In high school, I went to a Halsey concert with two of my best friends, Layla and Amea. It was my first concert with a pit, so we made sure to get to the venue extra early to get a spot at the barricade. As the venue filled up, I could feel bodies pressing up against my back, trying to squeeze into a spot at front. I wasn’t letting them. But by the time Halsey came onstage, I couldn’t hold. Layla and Amea watched in horror as I was pulled away from the barricade by the mob sweaty pubescent teens. For the first time, I was really alone at a concert. It was terrifying. I frantically tried to get back to where they were. It was no use. Everyone around me wasn’t willing to move, and it was too loud to thoroughly explain my situation to the people around me. Eventually I came to terms with the fact that I was going to be lost forever, so I made an effort to enjoy myself. To my surprise, I did. I was more absorbed in the music. I was able to notice the subtle arrangement changes Halsey had made between the live versions and the studio recordings of her songs. I could people watch. I noticed a girl raising her newly-purchased Badlands vinyl above the crowd to fan the people around her. I noticed the older kids who snuck a flask in. I noticed who knew all of the words to every song, and who was pretending like they did.

I’ve attended four concerts alone in a row now. My first was Dodie at a church in North Park. My dad dropped me off pretty early, so I had to wait before I could get into the venue. It was chilly for San Diego in September, and the sun was setting behind some apartment buildings. My whole body was shaking. I was terrified. Normally, I’m not very comfortable in public, and I’m also not very comfortable with being alone. It was basically my worst nightmare. Eventually, I made it into the venue and was immediately calmed. Dodie is a pretty quiet artist in her recordings, so I assumed the vibe of her show would be very chill. I was wrong. Dodie changed her songs so they sounded more upbeat and fun to dance to, with deep cellos, roaring guitars and thumping bass drums. Dodie danced around the stage while she sang, bringing the audience into her creations. Other people in the audience danced with their friends. Even though my friends weren’t with me, I danced too. At school and around friends, I always feel like there’s pressure to be “on”. I have to make myself likable and palatable to my classmates. At the concert, though, I let all of that go. It was like Dodie was performing for me and me alone.

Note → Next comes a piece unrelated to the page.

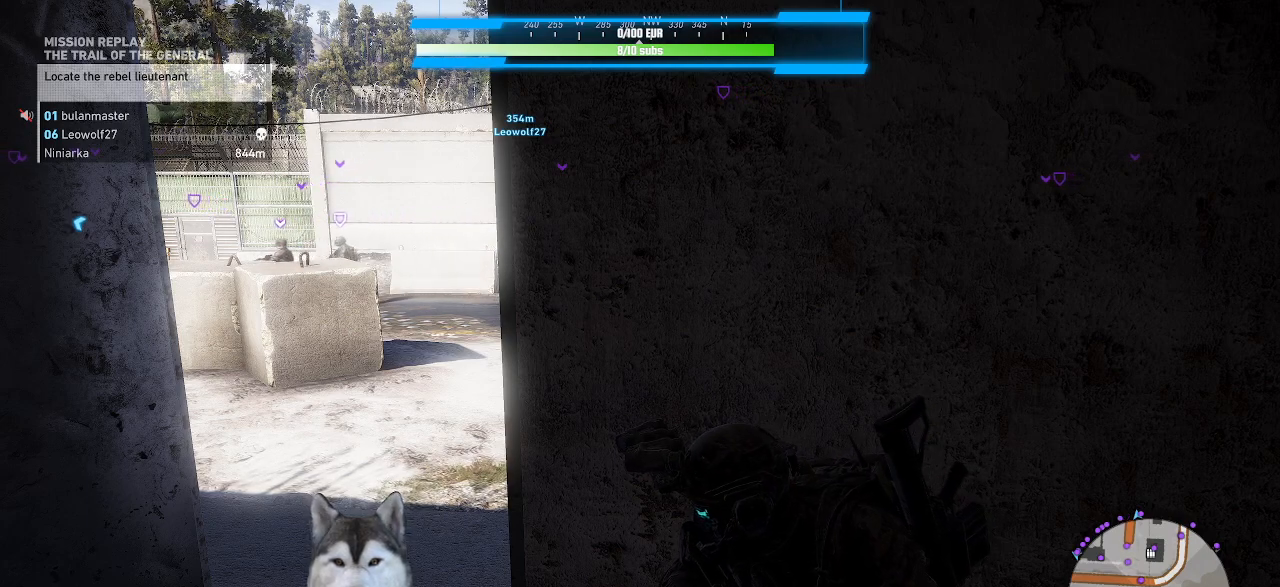
Gameplay with keyboard and mouse; each line is a JSON object with the keys and mouse buttons held at the frame after it. "events" lists presses ("down") and releases ("up") of ".", "/", "0", "1", "2", "3", "4", "5", "6", "7", "8", "9", "a", "alt_l", "alt_r", "b", "backslash", "backspace", "c", "caps_lock", "comma", "ctrl_l", "ctrl_r", "d", "e", "equals", "f", "g", "h", "i", "j", "k", "l", "lbracket", "m", "minus", "n", "o", "p", "q", "quote", "r", "rbracket", "return", "s", "semicolon", "shift_l", "shift_r", "space", "t", "tilde", "u", "v", "w", "x", "y", "z", "mouse_left", "mouse_wheel" and "mouse_right" between this image and that frame as [ms after this image, input, new state], when the widget could be followed in between. "mouse_left", "mouse_wheel", "mouse_right" = the "left", "wheel", "right" buttons of the "mouse" list. No other keys are recorded. "wheel" means that the mouse wheel is clicked or scrolled. Not read: mouse_move tab.
{"keys": ["a"], "mouse": [], "events": [[67, "a", "down"]]}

Since that concert, I’ve attended three more concerts alone. I saw Carly Rae Jepsen in August at a waterfront venue near the San Diego Bay. It was the most beautiful venue I’ve been to, and Carly was an amazing performer live. I’ve also seen Conan Gray live twice, once in California and once in New York. Before one of his songs, Conan asked if anyone came to the concert with their best friend. The crowd cheered. I didn’t. I started thinking about how I was feeling. Sure, I was having a good time, but would it be more fun if I was with my friends? Was it weird that I was there alone? Conan then told everyone to hug their best friend. The guy next to me, who had noticed that I was alone, turned to me and gave me a hug. He was really warm, and it felt good to be seen for a moment. I didn’t get his name, but I’ll always be thankful to him for recognizing my feelings.

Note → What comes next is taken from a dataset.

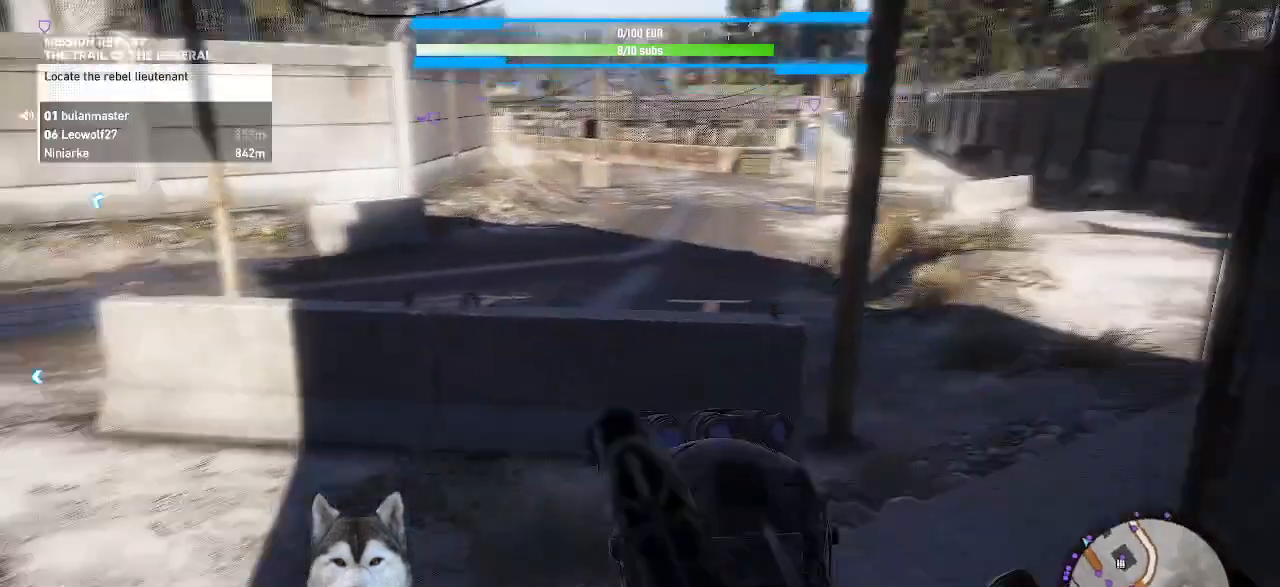
{"keys": ["ctrl_l", "w"], "mouse": [], "events": [[400, "ctrl_l", "down"]]}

Whenever I mention going to concerts alone to one of my friends, they almost recoil in shock. I get pretty much the same questions every time, like, “Don’t you feel awkward?” or “Wouldn’t you have more fun with other people?” At this point, though, I’m pretty much indifferent as to whether I go to a concert with a friend or alone. I would recommend trying new things alone to everyone. It’s a unique experience that tells you a lot about yourself.